Abaixei a cabeça e a deitei um pouco para o lado no intuito de receber finalmente a atenção de sua íris castanha. No passado lhe dei seu tempo, respeitei seu espaço e os resultados não haviam sido muito bons. Se ele tivesse algum problema comigo, seria melhor dizer de uma vez. Entretanto, ao impulso de levantar seu queixo eu não cederia.
Caso demorasse um pouco mais para tomar a coragem, minha afirmação se perderia por aí. Porém, ele pareceu inspirar e só depois me fitou diretamente, acrescentando um sorriso torto e pequeno repentino.
— Tudo bem?
Apertei os olhos, podia enxergar aquela armadura reconhecível que erguia quando bloqueava seu interior, filtrando toda a informação passada a terceiros. Fui direta.
— O que você está escondendo agora? — de repente me lembrei das palavras exatas que Maya utilizara para passar “seu recado”. Ele prometera não chegar perto dos Peters, o que ainda lhe dava um leque de possibilidades para me passar a perna — Fez alguma coisa?
Espalmei as mãos no batente da porta dos dois lados, representando que não sairíamos dali enquanto não falasse. Fisicamente eu não conseguiria impedi-lo caso decidisse passar por cima de mim, literalmente falando. Mas eu preferia acreditar no pouco de respeito que tinha por mim.
Levantou a mão solenemente.
— Não fiz coisa alguma, eu prometo.
Encontrei outra brecha.
— Encontrou alguém para fazer?
Ele achou graça, contudo, conteve o riso.
— Não, Faith. Não confia em mim? — o tom despreocupado quase me enganou. Identifiquei certa importância na pergunta.
— Você confia em mim? — retorqui.
O humor vacilou de novo.
— Com minha própria vida — disse como se fosse uma questão muito fácil de ser respondida, uma daquelas verdades que aprendemos desde muito cedo. Existem diversas etnias, línguas, costumes, culturas; sempre foi assim e provavelmente sempre será.
— Então pode me contar o que andou fazendo quando acordou?
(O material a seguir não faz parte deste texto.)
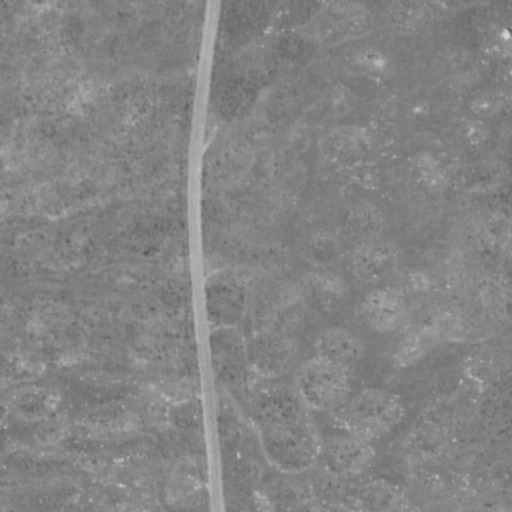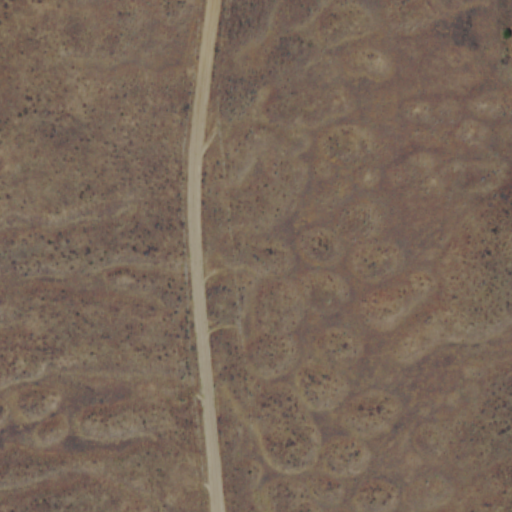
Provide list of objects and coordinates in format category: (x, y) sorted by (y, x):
road: (196, 255)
Que horas voltou para cá? Por que não me avisou? — temi estar expondo a obsessão que tanto quis evitar, mas eu tinha meus motivos. A culpa não era minha se ele resolvia fazer coisas de meu interesse nas minhas costas se eu piscasse um olho.
Justin camuflou o nervosismo balançando a cabeça em reprovação, franziu o cenho, tentando me convencer do meu exagero. Por outro lado, notei o maxilar levemente travado.
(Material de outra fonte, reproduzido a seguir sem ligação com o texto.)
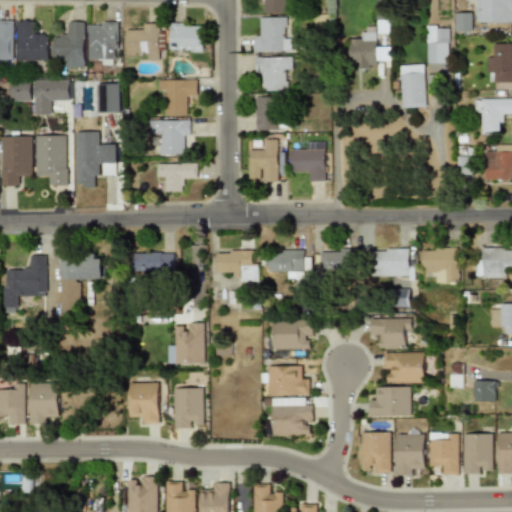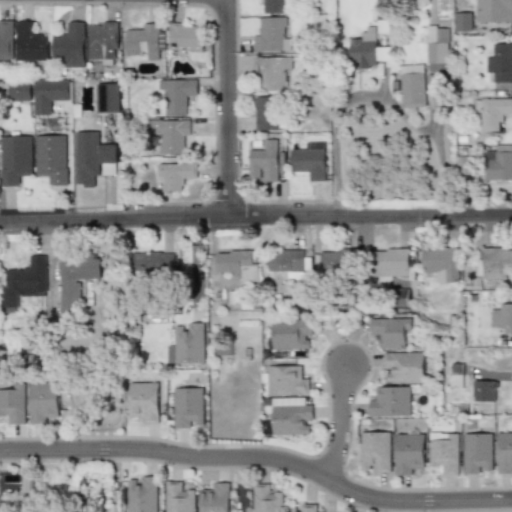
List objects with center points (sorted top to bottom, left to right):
building: (274, 6)
building: (275, 6)
building: (494, 11)
building: (494, 11)
building: (382, 13)
building: (463, 21)
building: (463, 22)
building: (271, 34)
building: (272, 35)
building: (6, 39)
building: (7, 39)
building: (187, 39)
building: (102, 40)
building: (142, 40)
building: (31, 42)
building: (32, 42)
building: (145, 42)
building: (70, 43)
building: (102, 43)
building: (71, 45)
building: (437, 45)
building: (364, 53)
building: (500, 64)
building: (501, 65)
building: (273, 72)
building: (273, 72)
building: (413, 86)
building: (413, 86)
building: (39, 93)
building: (178, 94)
building: (177, 95)
building: (109, 97)
building: (108, 98)
road: (376, 99)
road: (225, 108)
building: (267, 112)
building: (267, 113)
building: (492, 113)
building: (493, 113)
building: (170, 135)
building: (172, 135)
building: (52, 158)
building: (53, 158)
building: (93, 158)
building: (94, 158)
building: (15, 159)
building: (16, 159)
building: (309, 161)
building: (264, 162)
building: (264, 162)
building: (309, 162)
building: (498, 163)
building: (499, 163)
building: (465, 165)
building: (467, 165)
building: (174, 175)
building: (175, 175)
road: (255, 215)
building: (337, 259)
building: (155, 261)
building: (288, 261)
building: (338, 261)
building: (390, 261)
building: (153, 262)
building: (237, 262)
building: (389, 262)
building: (494, 262)
building: (289, 263)
building: (441, 263)
building: (441, 263)
building: (493, 263)
building: (236, 265)
building: (77, 277)
building: (77, 278)
building: (25, 281)
building: (25, 283)
building: (502, 316)
building: (495, 318)
building: (506, 318)
building: (391, 330)
building: (390, 331)
building: (292, 334)
building: (292, 334)
building: (190, 343)
building: (188, 344)
building: (404, 367)
building: (404, 367)
building: (456, 375)
building: (286, 381)
building: (287, 381)
building: (484, 391)
building: (484, 391)
building: (43, 401)
building: (144, 401)
building: (145, 401)
building: (43, 402)
building: (391, 402)
building: (391, 402)
building: (13, 405)
building: (13, 405)
building: (188, 407)
building: (188, 408)
building: (291, 416)
building: (294, 419)
road: (337, 424)
building: (376, 451)
building: (376, 452)
building: (409, 452)
building: (445, 452)
building: (445, 452)
building: (504, 452)
building: (409, 453)
building: (477, 453)
building: (504, 453)
building: (478, 454)
road: (260, 457)
road: (243, 485)
building: (143, 494)
building: (143, 494)
building: (180, 497)
building: (179, 498)
building: (216, 498)
building: (216, 498)
building: (267, 498)
building: (267, 499)
building: (308, 507)
building: (309, 508)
— Isso é mesmo necessário? Temos muito a fazer antes que os Peters cheguem.
Elevei minha cabeça e estiquei as costas para ficar bem a altura dele, canalizando toda a minha determinação no olhar. A desconfiança cresceu, enumerei milhares de possibilidades nada animadoras envolvendo ele e sua mente imensuravelmente criativa.
— Justin Drew Bieber, me diga o que é. Agora. — Pude perceber minha respiração perder um pouco do ritmo, se ele não falasse de uma vez acabaria agravando todas as hipóteses em minha imaginação fértil.
Travamos a batalha do olhar, medindo a determinação do outro a se manter fiel a seu ponto. E por mais que seus olhos derretessem minha alma, me mantive firme, alimentando as chamas da minha curiosidade quanto mais ele resistisse. Quando Justin finalmente desviou o rosto peguei certa coletânea de emoções gritantes em seus traços, entretanto, fui incapaz de identificar alguma delas.
Parte de mim acreditava que ele não queria me machucar, e tendo em vista o que passamos noite passada, entendi que poderia estar relutante em me dizer que não havia significado o tanto esperado. Poderia estar relutante em me dizer que havia confundido as coisas dentro de si e me beijar não traduzia o carinho nutrido por mim. Ou que a atração física lhe fizera me querer por instantes únicos e depois acabara.
Pensei em tantas coisas que quase desisti de querer saber e me refugiei lá embaixo como a garotinha medrosa e insegura que era, embora insistisse em provar o contrário.
— Não queria te dizer isso agora. Vai ser um dia meio complicado, é importante que esteja atenta a estes eventos.
Não reagi, com medo demais parar ousar me pronunciar. Infortunadamente ou não isso o instigou. Então pude notar perplexa um pequeno acúmulo de sangue espreitar seu rosto, dirigindo-se para as bochechas. Justin certamente não estava com raiva, o único estado emocional que o fazia corar, consequentemente, o motivo dessa novidade me deixou com as mãos suando. Talvez fosse ainda pior do que eu pensava.